[GLUTEN-7641][VL] Add Gluten benchmark scripts
https://github.com/apache/incubator-gluten/issues/7641
Thank you!
BTW there were a couple of related efforts in our code base (not all of them):
https://github.com/apache/incubator-gluten/pull/432 https://github.com/apache/incubator-gluten/pull/5278
Should we review them then remove the unnecessary / unmaintained ones? If they are still needed, I think we can create a new directory like examples to centralize them.
Why there are 3 TPCDS queries set? Can we consolidate to one?

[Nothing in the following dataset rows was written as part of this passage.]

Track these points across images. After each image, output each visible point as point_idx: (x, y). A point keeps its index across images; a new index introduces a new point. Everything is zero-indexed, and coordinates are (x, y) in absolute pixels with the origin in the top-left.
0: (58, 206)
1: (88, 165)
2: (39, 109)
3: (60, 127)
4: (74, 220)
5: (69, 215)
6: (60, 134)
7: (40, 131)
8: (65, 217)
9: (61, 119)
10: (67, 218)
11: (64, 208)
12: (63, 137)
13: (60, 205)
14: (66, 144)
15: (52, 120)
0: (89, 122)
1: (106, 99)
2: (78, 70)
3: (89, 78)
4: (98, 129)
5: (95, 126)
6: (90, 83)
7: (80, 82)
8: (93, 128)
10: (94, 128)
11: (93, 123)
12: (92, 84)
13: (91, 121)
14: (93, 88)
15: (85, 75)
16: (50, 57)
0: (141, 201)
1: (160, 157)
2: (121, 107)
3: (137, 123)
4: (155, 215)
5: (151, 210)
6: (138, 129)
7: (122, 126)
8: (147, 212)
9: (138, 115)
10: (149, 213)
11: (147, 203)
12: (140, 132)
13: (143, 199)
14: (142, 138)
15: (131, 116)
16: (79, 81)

./tools/gluten-it/common/src/main/resources/tpcds-queries ./gluten-core/src/test/resources/tpcds-queries ./gluten-core/target/scala-2.12/test-classes/tpcds-queries
Thank you!
BTW there were a couple of related efforts in our code base (not all of them):
#432 #5278
Should we review them then remove the unnecessary / unmaintained ones? If they are still needed, I think we can create a new directory like
examplesto centralize them.
We may put it under tools/workload, name it as benchmark_velox since the script only support Velox.
Why there are 3 TPCDS queries set? Can we consolidate to one?

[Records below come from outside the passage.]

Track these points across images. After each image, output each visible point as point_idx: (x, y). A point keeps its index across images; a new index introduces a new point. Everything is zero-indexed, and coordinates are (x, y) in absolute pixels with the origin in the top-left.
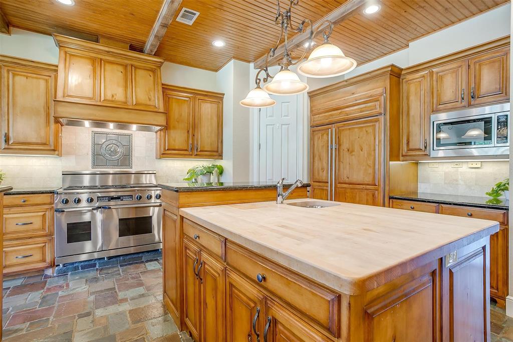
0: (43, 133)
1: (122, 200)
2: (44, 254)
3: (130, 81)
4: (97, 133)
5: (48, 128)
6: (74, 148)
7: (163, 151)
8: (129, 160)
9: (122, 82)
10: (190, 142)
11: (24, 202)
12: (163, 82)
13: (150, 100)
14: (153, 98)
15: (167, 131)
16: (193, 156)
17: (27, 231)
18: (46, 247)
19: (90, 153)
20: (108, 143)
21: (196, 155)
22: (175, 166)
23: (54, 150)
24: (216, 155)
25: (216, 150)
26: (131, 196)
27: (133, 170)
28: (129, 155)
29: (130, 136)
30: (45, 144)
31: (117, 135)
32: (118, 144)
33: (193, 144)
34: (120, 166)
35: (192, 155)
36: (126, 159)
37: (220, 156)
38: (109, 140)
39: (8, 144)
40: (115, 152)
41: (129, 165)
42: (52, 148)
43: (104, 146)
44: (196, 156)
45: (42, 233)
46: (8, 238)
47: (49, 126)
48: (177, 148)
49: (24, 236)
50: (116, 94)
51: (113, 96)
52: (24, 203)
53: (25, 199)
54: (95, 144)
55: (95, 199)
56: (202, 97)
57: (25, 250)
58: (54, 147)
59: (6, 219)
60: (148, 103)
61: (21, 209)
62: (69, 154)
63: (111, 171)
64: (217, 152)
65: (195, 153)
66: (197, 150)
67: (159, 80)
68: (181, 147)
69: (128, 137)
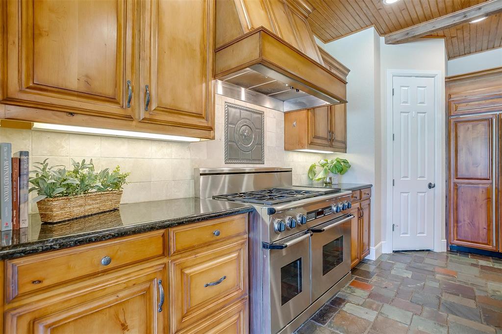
1: (325, 215)
4: (231, 107)
7: (311, 140)
8: (262, 153)
10: (329, 128)
18: (240, 321)
19: (223, 138)
20: (241, 123)
24: (343, 148)
25: (344, 141)
27: (265, 167)
28: (261, 144)
29: (262, 114)
30: (199, 116)
32: (251, 126)
35: (329, 146)
36: (259, 150)
41: (261, 160)
42: (209, 124)
43: (238, 128)
45: (235, 293)
48: (321, 135)
54: (228, 123)
69: (259, 116)
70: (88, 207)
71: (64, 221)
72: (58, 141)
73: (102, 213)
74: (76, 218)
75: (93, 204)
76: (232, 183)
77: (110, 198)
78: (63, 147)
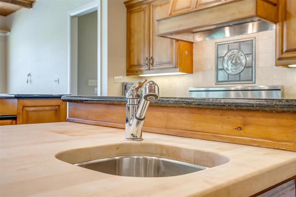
4: (220, 45)
20: (229, 54)
23: (176, 68)
28: (252, 67)
29: (252, 40)
30: (169, 63)
31: (238, 42)
34: (242, 81)
38: (230, 50)
39: (153, 66)
40: (237, 64)
41: (252, 80)
42: (174, 66)
43: (226, 58)
54: (217, 57)
58: (176, 65)
62: (198, 70)
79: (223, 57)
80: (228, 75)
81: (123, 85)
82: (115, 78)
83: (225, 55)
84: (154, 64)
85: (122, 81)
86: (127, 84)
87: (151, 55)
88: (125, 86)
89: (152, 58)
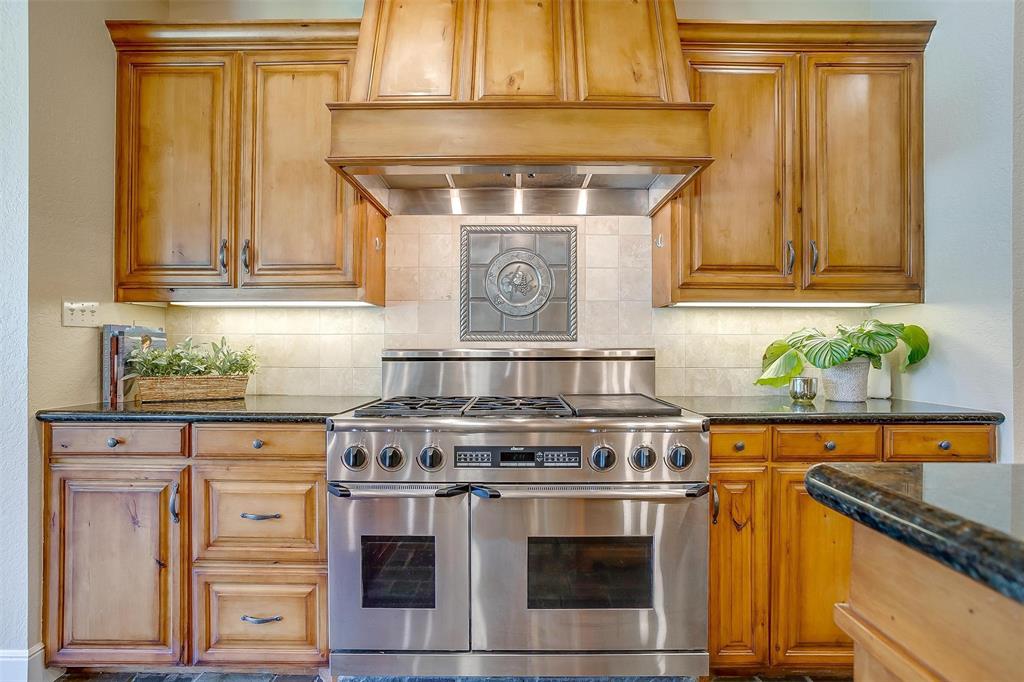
0: (327, 236)
1: (540, 465)
2: (309, 622)
3: (569, 28)
4: (476, 232)
5: (340, 216)
6: (416, 278)
7: (685, 276)
8: (569, 316)
9: (540, 34)
10: (788, 235)
11: (259, 446)
12: (682, 16)
13: (637, 77)
14: (647, 72)
15: (696, 200)
16: (798, 291)
17: (267, 540)
18: (314, 601)
19: (456, 294)
20: (503, 260)
21: (812, 287)
22: (720, 331)
23: (354, 285)
24: (892, 287)
25: (894, 261)
26: (574, 452)
27: (579, 348)
28: (567, 298)
29: (569, 232)
30: (330, 268)
31: (531, 232)
32: (533, 263)
33: (798, 243)
34: (540, 333)
35: (792, 287)
36: (560, 311)
37: (912, 288)
38: (508, 250)
39: (253, 274)
40: (525, 288)
41: (568, 331)
42: (349, 278)
43: (494, 270)
44: (813, 294)
45: (303, 550)
46: (226, 555)
47: (341, 211)
48: (735, 260)
49: (259, 556)
50: (521, 75)
51: (511, 81)
52: (259, 451)
53: (264, 438)
54: (468, 266)
55: (448, 458)
56: (830, 57)
57: (262, 597)
58: (354, 274)
59: (220, 495)
60: (633, 88)
61: (252, 469)
62: (402, 298)
63: (519, 348)
64: (900, 270)
65: (808, 278)
66: (815, 266)
67: (667, 10)
68: (751, 258)
69: (563, 238)
70: (187, 391)
71: (155, 402)
72: (214, 318)
73: (212, 400)
74: (172, 402)
75: (195, 388)
76: (497, 378)
77: (224, 383)
78: (218, 323)
79: (488, 266)
80: (502, 316)
81: (102, 335)
82: (67, 305)
83: (491, 262)
84: (259, 265)
85: (99, 321)
86: (121, 333)
87: (244, 236)
88: (116, 341)
89: (249, 247)
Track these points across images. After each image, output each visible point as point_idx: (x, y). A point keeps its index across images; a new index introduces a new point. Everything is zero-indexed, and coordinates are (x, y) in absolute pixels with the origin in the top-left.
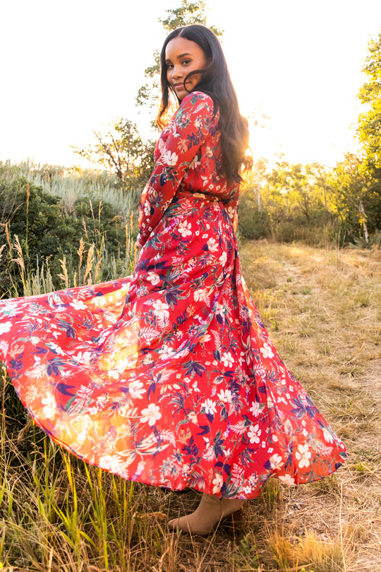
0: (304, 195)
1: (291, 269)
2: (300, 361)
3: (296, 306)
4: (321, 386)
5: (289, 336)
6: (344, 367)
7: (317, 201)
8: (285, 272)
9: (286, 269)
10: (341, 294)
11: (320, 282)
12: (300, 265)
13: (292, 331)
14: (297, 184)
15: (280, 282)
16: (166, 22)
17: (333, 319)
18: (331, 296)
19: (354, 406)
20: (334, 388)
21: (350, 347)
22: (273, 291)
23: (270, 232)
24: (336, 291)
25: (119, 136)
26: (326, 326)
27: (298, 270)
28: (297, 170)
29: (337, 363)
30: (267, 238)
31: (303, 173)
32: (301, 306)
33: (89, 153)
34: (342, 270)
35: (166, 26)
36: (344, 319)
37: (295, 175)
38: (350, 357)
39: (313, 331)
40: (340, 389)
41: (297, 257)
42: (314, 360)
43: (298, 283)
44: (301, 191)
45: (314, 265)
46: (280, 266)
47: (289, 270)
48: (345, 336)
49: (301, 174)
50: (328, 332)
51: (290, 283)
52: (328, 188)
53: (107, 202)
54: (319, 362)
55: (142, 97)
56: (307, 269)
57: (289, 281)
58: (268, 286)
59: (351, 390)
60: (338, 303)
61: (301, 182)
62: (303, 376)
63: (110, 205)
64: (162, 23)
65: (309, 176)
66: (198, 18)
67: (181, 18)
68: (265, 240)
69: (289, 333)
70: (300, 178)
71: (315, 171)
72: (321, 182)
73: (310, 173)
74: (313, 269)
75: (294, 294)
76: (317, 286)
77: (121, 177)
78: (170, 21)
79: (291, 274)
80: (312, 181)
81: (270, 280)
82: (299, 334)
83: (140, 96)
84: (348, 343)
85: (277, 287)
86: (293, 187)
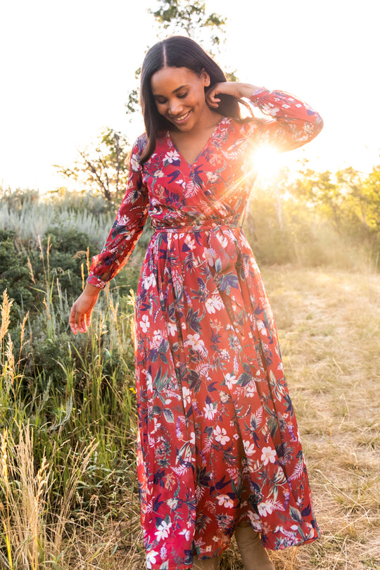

./tools/gluten-it/common/src/main/resources/tpcds-queries ./gluten-core/src/test/resources/tpcds-queries ./gluten-core/target/scala-2.12/test-classes/tpcds-queries
@FelixYBW ./gluten-core/target/scala-2.12/test-classes/tpcds-queries is generated by maven compile time. It's not in the code base.
./tools/gluten-it/common/src/main/resources/tpcds-queries is the one used by GHA and notebook scripts
./gluten-core/src/test/resources/tpcds-queries Not sure if this one is used by any Gluten UT. I will double check. If not, we can remove it.
@FelixYBW Opened https://github.com/apache/incubator-gluten/pull/7666 for some removals.
backends-velox/src/test/resources/tpch-queries-velox should also be removed. I will open another PR to remove them.
initialize.ipynb. Let's remove the BKM section
Looks good. Let's test on cloud once we have a chance.